← All recipes
🍰 Creamy Milk Coffee Mousse
176 kcal · 30 min · 4 servings
Cook this free in the MyFoody app →
Ingredients
- 6 sheets white gelatin
- 500 ml milk (1.5% fat)
- 80 g cane sugar
- 80 ml condensed milk (7.5% fat)
- 2 tbsp instant espresso powder
- Also: ice cubes
Instructions
- 1. Place the gelatin sheets in a bowl of cold water for 10 minutes.
- 2. Heat the milk and sugar in a pot until the mixture boils.
- 3. Remove the pot from the heat and keep stirring until the sugar is completely dissolved.
- 4. Squeeze the soaked gelatin well and add it along with the condensed milk to the hot milk.
- 5. Continue stirring until the gelatin and condensed milk are completely dissolved.
- 6. Remove about one-third of the milk mixture and set it aside.
- 7. Stir the espresso powder into the reserved milk portion.
- 8. Fill a large bowl halfway with cold water and add some ice cubes.
- 9. Place the remaining milk mixture into a separate bowl.
- 10. Place the bowl with the milk mixture into the ice water bowl.
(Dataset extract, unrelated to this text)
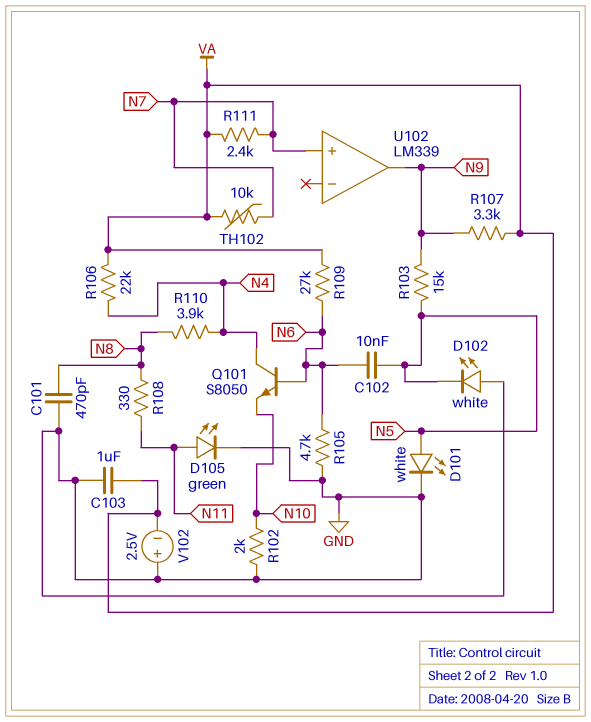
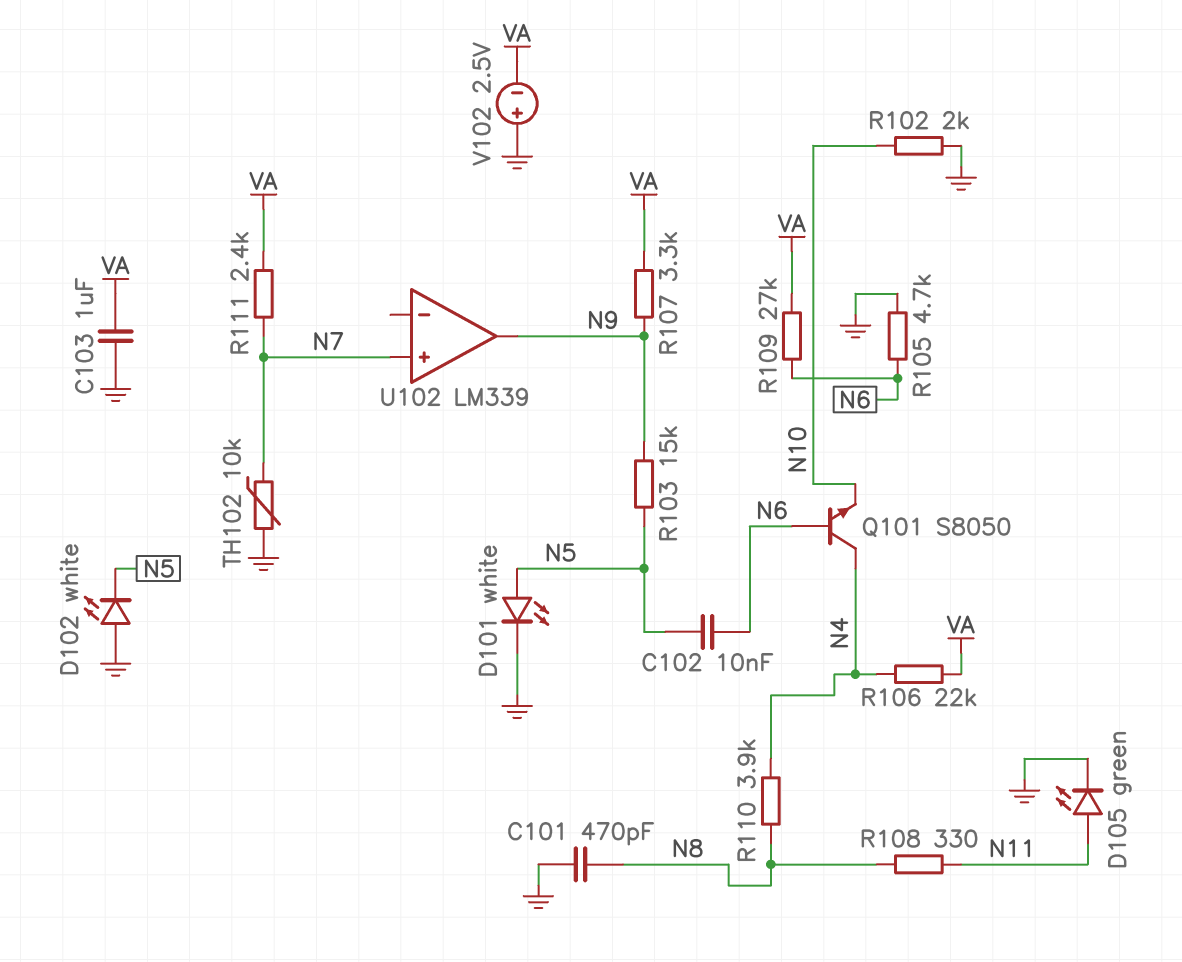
TH102: 10k (N7, VA) -> 10k (GND, N7)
- 11. Whip the milk mixture with the beaters of the hand mixer until it has cooled down.
- 12. Fill the cooled cream into small glasses.
- 13. Place the glasses in the refrigerator for a short time so that the bottom layer sets slightly.
- 14. Whip the espresso milk mixture in the ice water bowl with the hand mixer until it is foamy.
- 15. Spoon the foamy espresso cream as the top layer onto the cream in the glasses.
- 16. Place the glasses in the refrigerator for at least 1 hour until the mousse is set.